Sarah Heptinstall has high aspirations when it comes to AFL … and what she lacks in height she makes up for in talent!
The Year 9 student from St Patrick’s College at Sutherland is both the only female from the Archdiocese to be selected in the All School State team as well as one of the shortest.
Standing at just 153cm tall, the plucky young player is considered one of the most promising players in the game today.
Sarah is one of an increasing number of girls playing AFL, the fastest growing sport for females in the country, recording a 20 per cent increase over the past five years.
Attributed to the establishment of the AFL Women’s competition, nationally 380,041 females now play – accounting for around 27 per cent overall. At local club level, 983 players are registered, a whopping 50 per cent increase in the past few years.
The majority of players succeeding are athletes who are drawn from a variety of other sports including netball, Oztag, touch football, soccer, basketball and gymnastics.
Females need excellent motor skills, the ability to kick, catch and run to a high level as well as have a high aerobic capacity and good peripheral vision.
Girls AFL does not discriminate against size and has different requirements to their male counterparts, with ball skills and agility a bigger advantage than height.
Sarah beat around 80 young hopefuls for a spot on the state team which will take on the best from around the country in Adelaide in July.
And while she has taken her short stature in her stride, she is now looking at making the national team her long-term goal.
“When I first started playing AFL I loved how it was such a different game to all the previous sports I had played,” she said.
“I enjoyed having so much space to run, kick the ball and tackle as well as the friendships I’ve made and all the new and supportive people I’ve met.
“My coach has always been really supportive of me which is one of the reasons I’ve done so well.

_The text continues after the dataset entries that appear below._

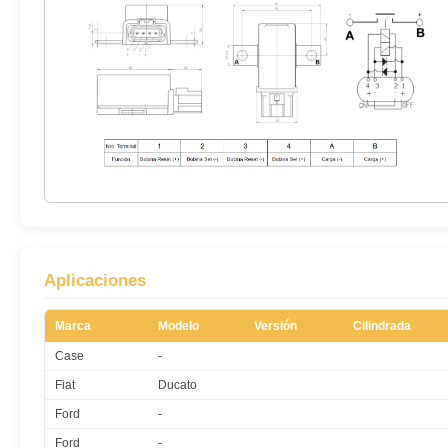
Aplicaciones
Marca
Modelo
Versión
Cilindrada
Case
-
Fiat
Ducato
Ford
-
Ford
-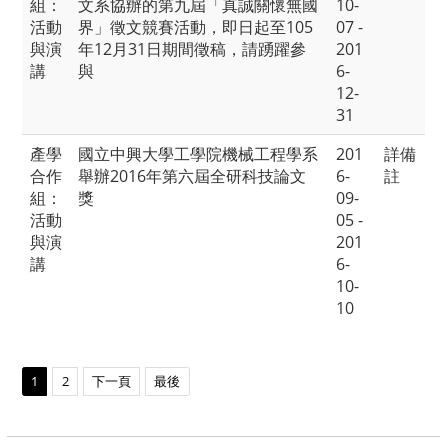
組：
文系協辦的第九屆「真誠關懷無國
10-
活動
界」徵文競賽活動，即日起至105
07 -
與演
年12月31日期間徵稿，請踴躍參
201
講
與
6-
12-
31
產學
國立中興大學工學院機械工程學系
201
詳備
合作
舉辦2016年第六屆全研科技論文
6-
註
組：
獎
09-
活動
05 -
與演
201
講
6-
10-
10
1
2
下一頁
最後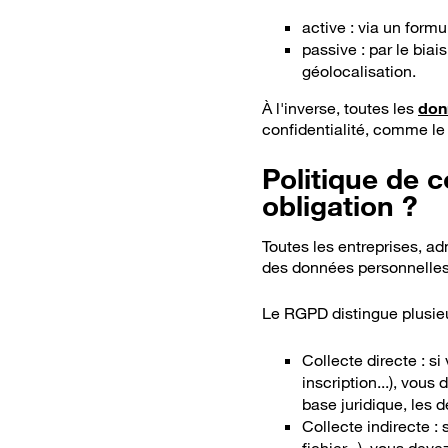
active : via un formu
passive : par le bia
géolocalisation.
À l'inverse, toutes les
don
confidentialité, comme le 
Politique de c
obligation ?
Toutes les entreprises, ad
des données personnelles s
Le RGPD distingue plusie
Collecte directe : si
inscription...), vous
base juridique, les de
Collecte indirecte :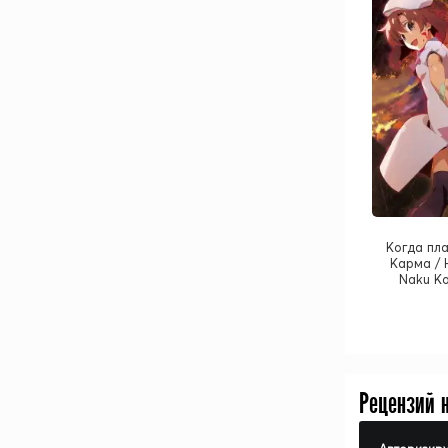
Когда пла
Карма / 
Naku Ko
Рецензий 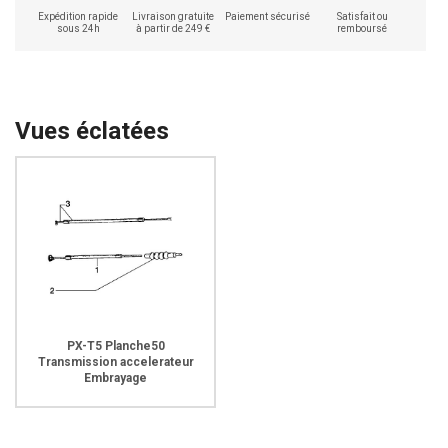
Expédition rapide
Livraison gratuite
Paiement sécurisé
Satisfait ou
sous 24h
à partir de 249 €
remboursé
Vues éclatées
PX-T5 Planche50
Transmission accelerateur
Embrayage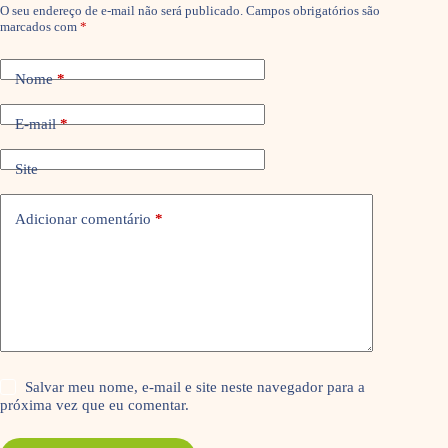
O seu endereço de e-mail não será publicado.
Campos obrigatórios são
marcados com
*
Nome
*
E-mail
*
Site
Adicionar comentário
*
Salvar meu nome, e-mail e site neste navegador para a
próxima vez que eu comentar.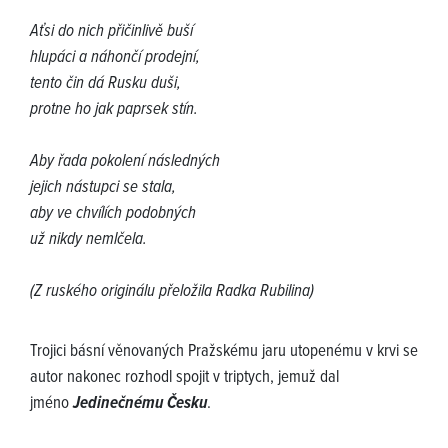
Aťsi do nich přičinlivě buší
hlupáci a náhončí prodejní,
tento čin dá Rusku duši,
protne ho jak paprsek stín.
Aby řada pokolení následných
jejich nástupci se stala,
aby ve chvílích podobných
už nikdy nemlčela.
(Z ruského originálu přeložila Radka Rubilina)
Trojici básní věnovaných Pražskému jaru utopenému v krvi se
autor nakonec rozhodl spojit v triptych, jemuž dal
jméno
Jedinečnému Česku
.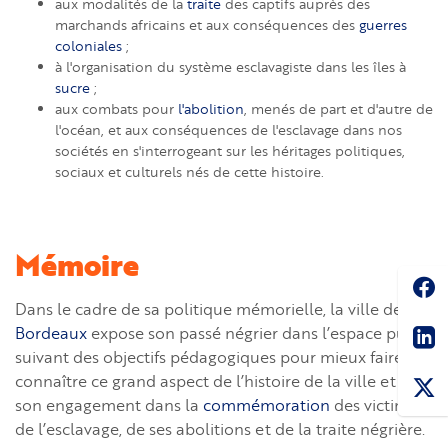
aux modalités de la
traite
des captifs auprès des
marchands africains et aux conséquences des
guerres
coloniales
;
à l'organisation du système esclavagiste dans les îles à
sucre
;
aux combats pour
l'abolition
, menés de part et d'autre de
l'océan, et aux conséquences de l'esclavage dans nos
sociétés en s'interrogeant sur les héritages politiques,
sociaux et culturels nés de cette histoire.
Mémoire
Soc
Dans le cadre de sa politique mémorielle, la ville de
Sha
Bordeaux
expose son passé négrier dans l’espace public
suivant des objectifs pédagogiques pour mieux faire
connaître ce grand aspect de l’histoire de la ville et de
son engagement dans la
commémoration
des victimes
de l’esclavage, de ses abolitions et de la traite négrière.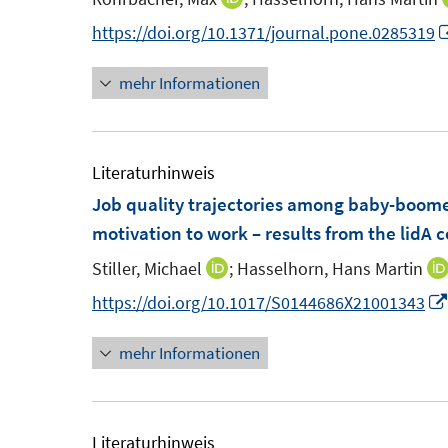
t
n
n
https://doi.org/10.1371/journal.pone.0285319
e
n
r
mehr Informationen
e
ö
u
f
e
f
m
Literaturhinweis
n
F
Job quality trajectories among baby-boome
e
e
motivation to work – results from the lidA 
n
n
Stiller, Michael
;
Hasselhorn, Hans Martin
I
s
n
https://doi.org/10.1017/S0144686X21001343
t
n
e
mehr Informationen
e
r
u
ö
e
f
m
Literaturhinweis
f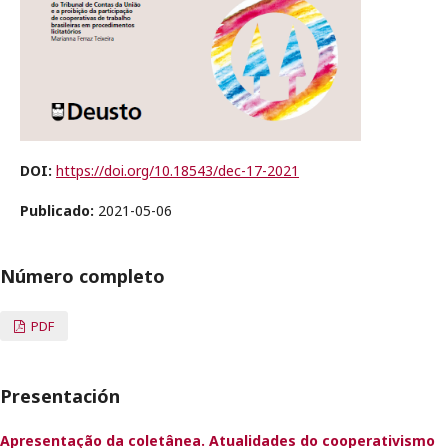
DOI:
https://doi.org/10.18543/dec-17-2021
Publicado:
2021-05-06
Número completo
PDF
Presentación
Apresentação da coletânea. Atualidades do cooperativismo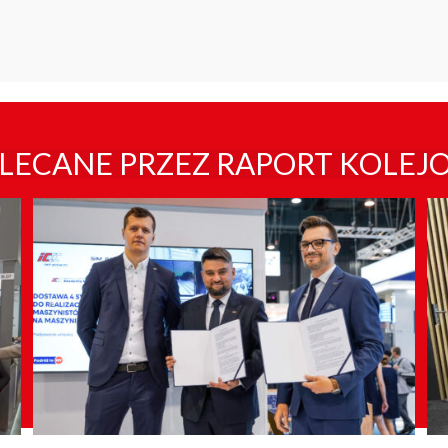
LECANE PRZEZ RAPORT KOLEJ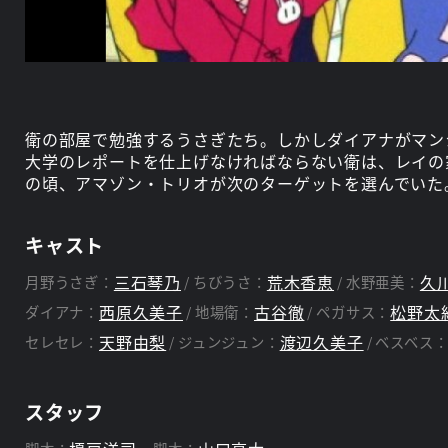
衛の部屋で勉強するうさぎたち。しかしダイアナがマン
大学のレポートを仕上げなければならない衛は、レイの
の頃、アマゾン・トリオが次のターゲットを選んでいた
キャスト
三石琴乃
荒木香恵
久
月野うさぎ：
ちびうさ：
水野亜美：
西原久美子
古谷徹
松野太
ダイアナ：
地場衛：
ペガサス：
天野由梨
渡辺久美子
セレセレ：
ジュンジュン：
ベスベス
スタッフ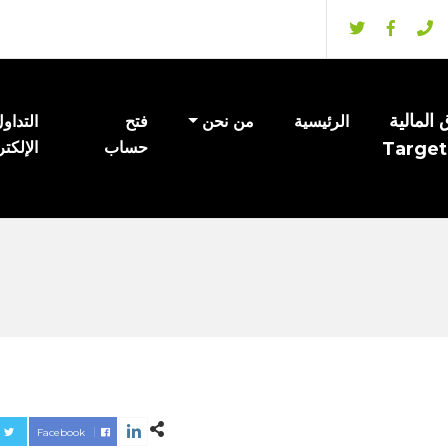
المالية
الرئيسية
من نحن
فتح
التداو
Target
حساب
الإلكت
Facebook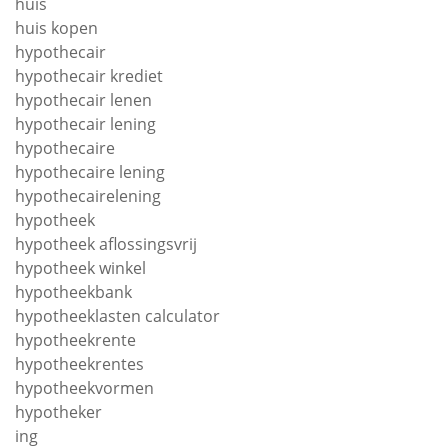
huis
huis kopen
hypothecair
hypothecair krediet
hypothecair lenen
hypothecair lening
hypothecaire
hypothecaire lening
hypothecairelening
hypotheek
hypotheek aflossingsvrij
hypotheek winkel
hypotheekbank
hypotheeklasten calculator
hypotheekrente
hypotheekrentes
hypotheekvormen
hypotheker
ing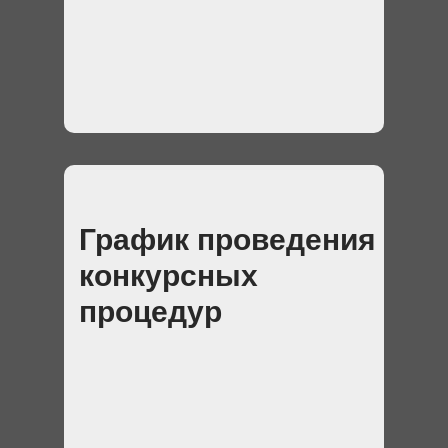
График проведения
конкурсных
процедур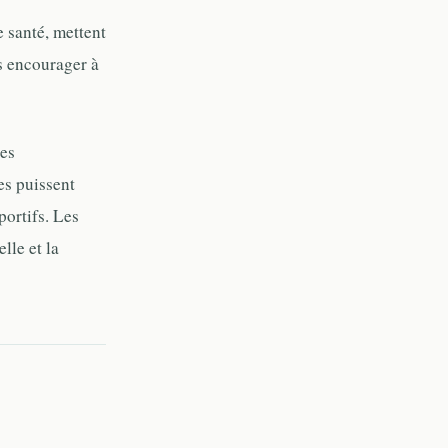
 santé, mettent
es encourager à
ses
es puissent
portifs. Les
lle et la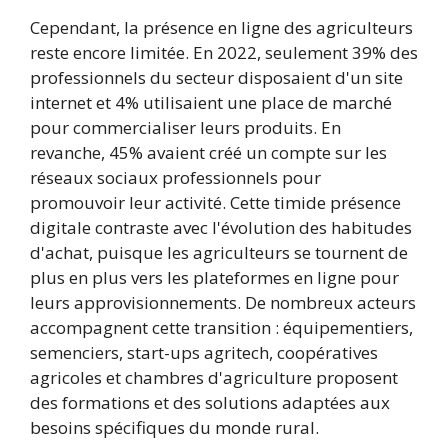
Cependant, la présence en ligne des agriculteurs
reste encore limitée. En 2022, seulement 39% des
professionnels du secteur disposaient d'un site
internet et 4% utilisaient une place de marché
pour commercialiser leurs produits. En
revanche, 45% avaient créé un compte sur les
réseaux sociaux professionnels pour
promouvoir leur activité. Cette timide présence
digitale contraste avec l'évolution des habitudes
d'achat, puisque les agriculteurs se tournent de
plus en plus vers les plateformes en ligne pour
leurs approvisionnements. De nombreux acteurs
accompagnent cette transition : équipementiers,
semenciers, start-ups agritech, coopératives
agricoles et chambres d'agriculture proposent
des formations et des solutions adaptées aux
besoins spécifiques du monde rural.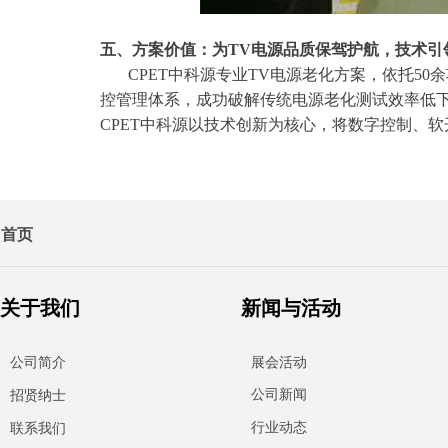
五、方案价值：为TV电源品质保驾护航，技术引
CPET中科源专业TV电源老化方案，依托50
控管理体系，成功破解传统电源老化测试效率低
CPET中科源以技术创新为核心，将数字控制、
首页
关于我们
新闻与活动
公司简介
展会活动
公司新闻
招贤纳士
行业动态
联系我们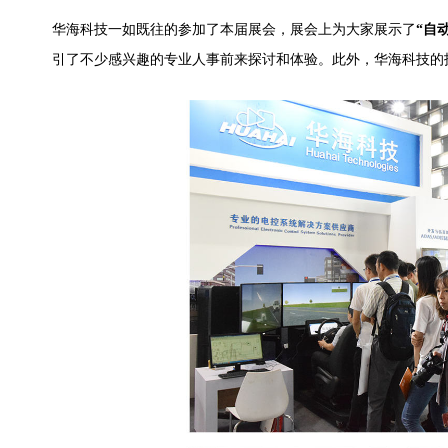
华海科技一如既往的参加了本届展会，展会上为大家展示了
“
自
引了不少感兴趣的专业人事前来探讨和体验。此外，华海科技的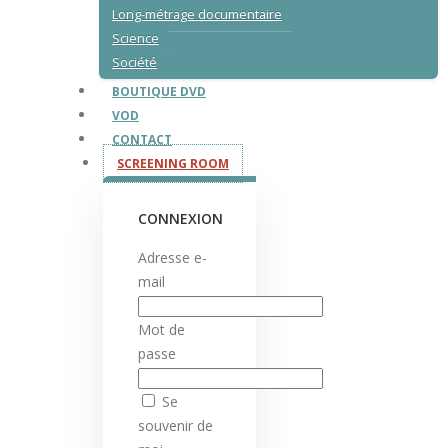
Long-métrage documentaire
Science
Société
BOUTIQUE DVD
VOD
CONTACT
SCREENING ROOM
CONNEXION
Adresse e-
mail
Mot de
passe
Se
souvenir de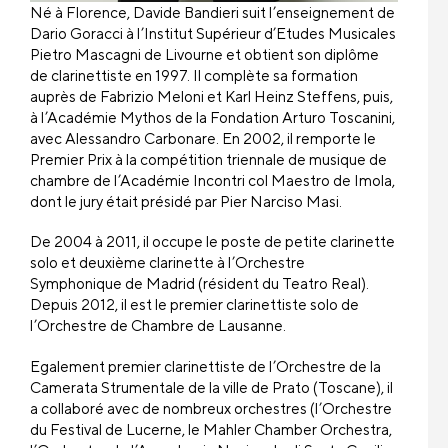
Né à Florence, Davide Bandieri suit l’enseignement de
Dario Goracci à l’Institut Supérieur d’Etudes Musicales
Pietro Mascagni de Livourne et obtient son diplôme
de clarinettiste en 1997. Il complète sa formation
auprès de Fabrizio Meloni et Karl Heinz Steffens, puis,
à l’Académie Mythos de la Fondation Arturo Toscanini,
avec Alessandro Carbonare. En 2002, il remporte le
Premier Prix à la compétition triennale de musique de
chambre de l’Académie Incontri col Maestro de Imola,
dont le jury était présidé par Pier Narciso Masi.
De 2004 à 2011, il occupe le poste de petite clarinette
solo et deuxième clarinette à l’Orchestre
Symphonique de Madrid (résident du Teatro Real).
Depuis 2012, il est le premier clarinettiste solo de
l’Orchestre de Chambre de Lausanne.
Egalement premier clarinettiste de l’Orchestre de la
Camerata Strumentale de la ville de Prato (Toscane), il
a collaboré avec de nombreux orchestres (l’Orchestre
du Festival de Lucerne, le Mahler Chamber Orchestra,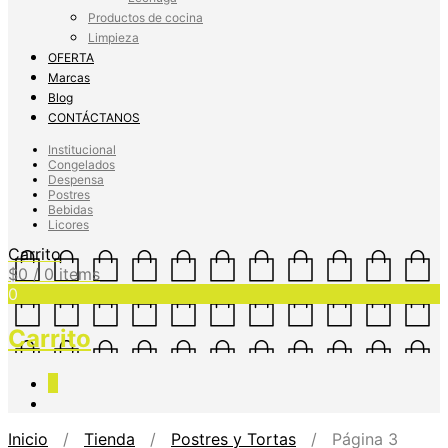
Productos de cocina
Limpieza
OFERTA
Marcas
Blog
CONTÁCTANOS
Institucional
Congelados
Despensa
Postres
Bebidas
Licores
Carrito
$
0
/ 0 items
0
Carrito
0
Inicio
/
Tienda
/
Postres y Tortas
/ Página 3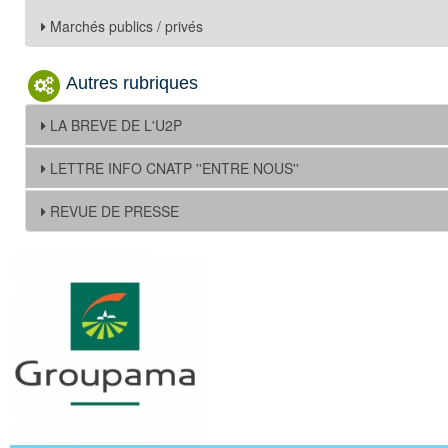
Marchés publics / privés
Autres rubriques
LA BREVE DE L'U2P
LETTRE INFO CNATP ''ENTRE NOUS''
REVUE DE PRESSE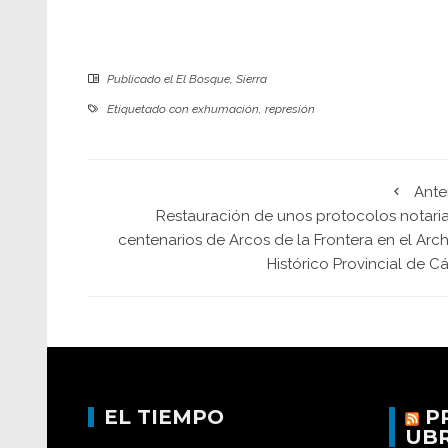
Publicado el
El Bosque
,
Sierra
Etiquetado con
exhumación
,
represión
Ante
Restauración de unos protocolos notaria
centenarios de Arcos de la Frontera en el Arc
Histórico Provincial de C
EL TIEMPO
P
UB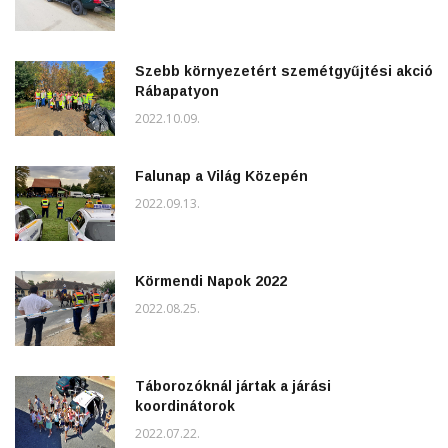
Szebb környezetért szemétgyűjtési akció
Rábapatyon
2022.10.09.
Falunap a Világ Közepén
2022.09.13.
Körmendi Napok 2022
2022.08.25.
Táborozóknál jártak a járási
koordinátorok
2022.07.22.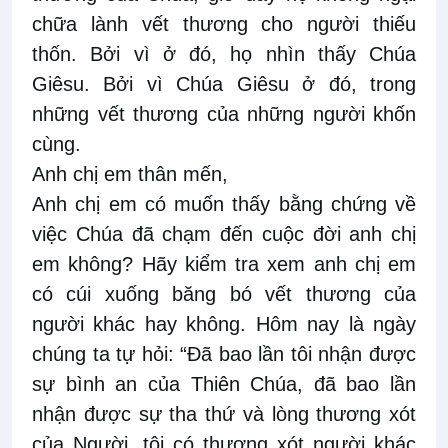
chữa lành vết thương cho người thiếu
thốn. Bởi vì ở đó, họ nhìn thấy Chúa
Giêsu. Bởi vì Chúa Giêsu ở đó, trong
những vết thương của những người khốn
cùng.
Anh chị em thân mến,
Anh chị em có muốn thấy bằng chứng về
việc Chúa đã chạm đến cuộc đời anh chị
em không? Hãy kiểm tra xem anh chị em
có cúi xuống băng bó vết thương của
người khác hay không. Hôm nay là ngày
chúng ta tự hỏi: “Đã bao lần tôi nhận được
sự bình an của Thiên Chúa, đã bao lần
nhận được sự tha thứ và lòng thương xót
của Người, tôi có thương xót người khác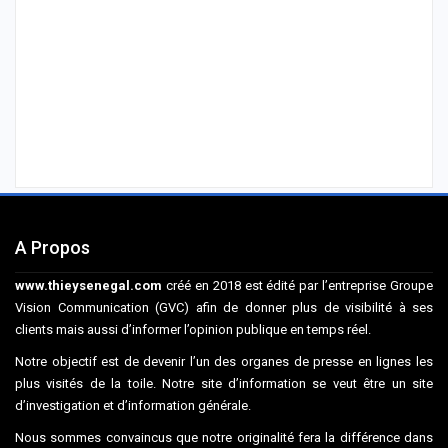
A Propos
www.thieysenegal.com
créé en 2018 est édité par l’entreprise Groupe
Vision Communication (GVC) afin de donner plus de visibilité à ses
clients mais aussi d’informer l’opinion publique en temps réel.
Notre objectif est de devenir l’un des organes de presse en lignes les
plus visités de la toile. Notre site d’information se veut être un site
d’investigation et d’information générale.
Nous sommes convaincus que notre originalité fera la différence dans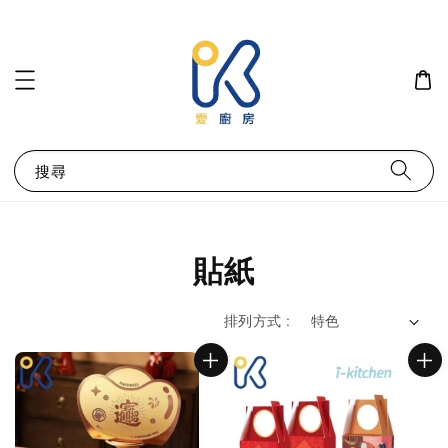
搜尋
貼紙
排列方式 :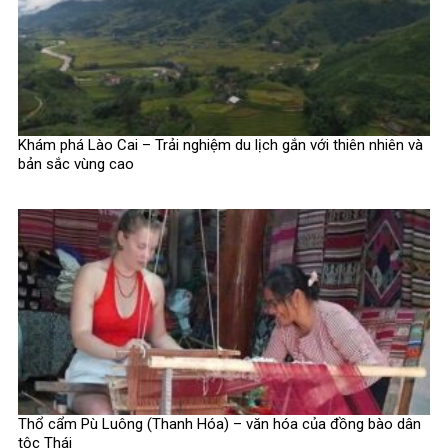
Khám phá Lào Cai – Trải nghiệm du lịch gắn với thiên nhiên và
bản sắc vùng cao
Thổ cẩm Pù Luông (Thanh Hóa) – văn hóa của đồng bào dân
tộc Thái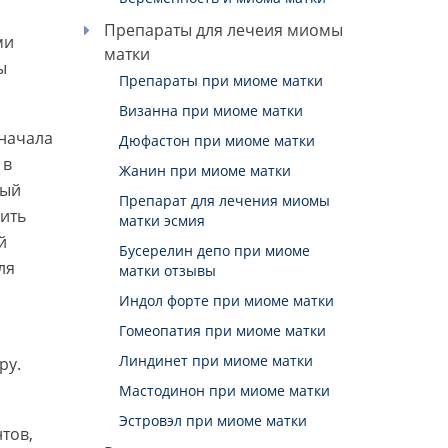
о
Препараты для лечеия миомы
ми
матки
ы
Препараты при миоме матки
Визанна при миоме матки
 начала
Дюфастон при миоме матки
 в
Жанин при миоме матки
ный
Препарат для лечения миомы
дить
матки эсмия
й
Бусерелин депо при миоме
ля
матки отзывы
Индол форте при миоме матки
Гомеопатия при миоме матки
Линдинет при миоме матки
ру.
Мастодинон при миоме матки
Эстровэл при миоме матки
тов,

“AFL has provided so many opportunities for me to not only develop my skills that can be used in all sports, but also to create new and strong friendships that I can keep for a lifetime.
“I would love to play sport professionally when I leave school but I’m not sure which one that is yet.”
Coach Rick Joyce, who has been instrumental in developing AFL for school-aged players of both genders, said the opportunities for a future in the game for females were endless.
He has seen the sport grow in a few short years, with just 36 girls taking part in the NSW Combined Catholic Colleges (NSWCCC) selection trials in 2014 jumping to 88 hopefuls in 2018.
“There are no limits for people like Sarah to play at an elite level, there are new teams starting up all the time and lots of scope for them,” he said.
“AFL has been steadily increasing in numbers but has seen a real spike in the past five years, particularly with the girls.
“Sarah has reached representative honours in Oztag, touch football and soccer as well as 2018 being her second year selected in the NSWCCC and NSW All Schools 15’s AFL team.
“She has been able to adapt and use her agility and pace on the field as well as be able to kick, catch, handball and run at a very high level.
“Women’s AFL is growing very quickly, the National competition was introduced in 2017 with 8 teams and in 2019 there will be 2 more teams introduced, with two more coming in 2020.
“Working with some great people in the Catholic system both from Sydney Schools and other Dioceses around the state as well as other great people in the government and independent schools systems shows me AFL is in good hands in NSW.
“AFL is not there to take girls from other sports but provide another pathway for the girls to play multiple sports and generate an interest for them to play at a club level.”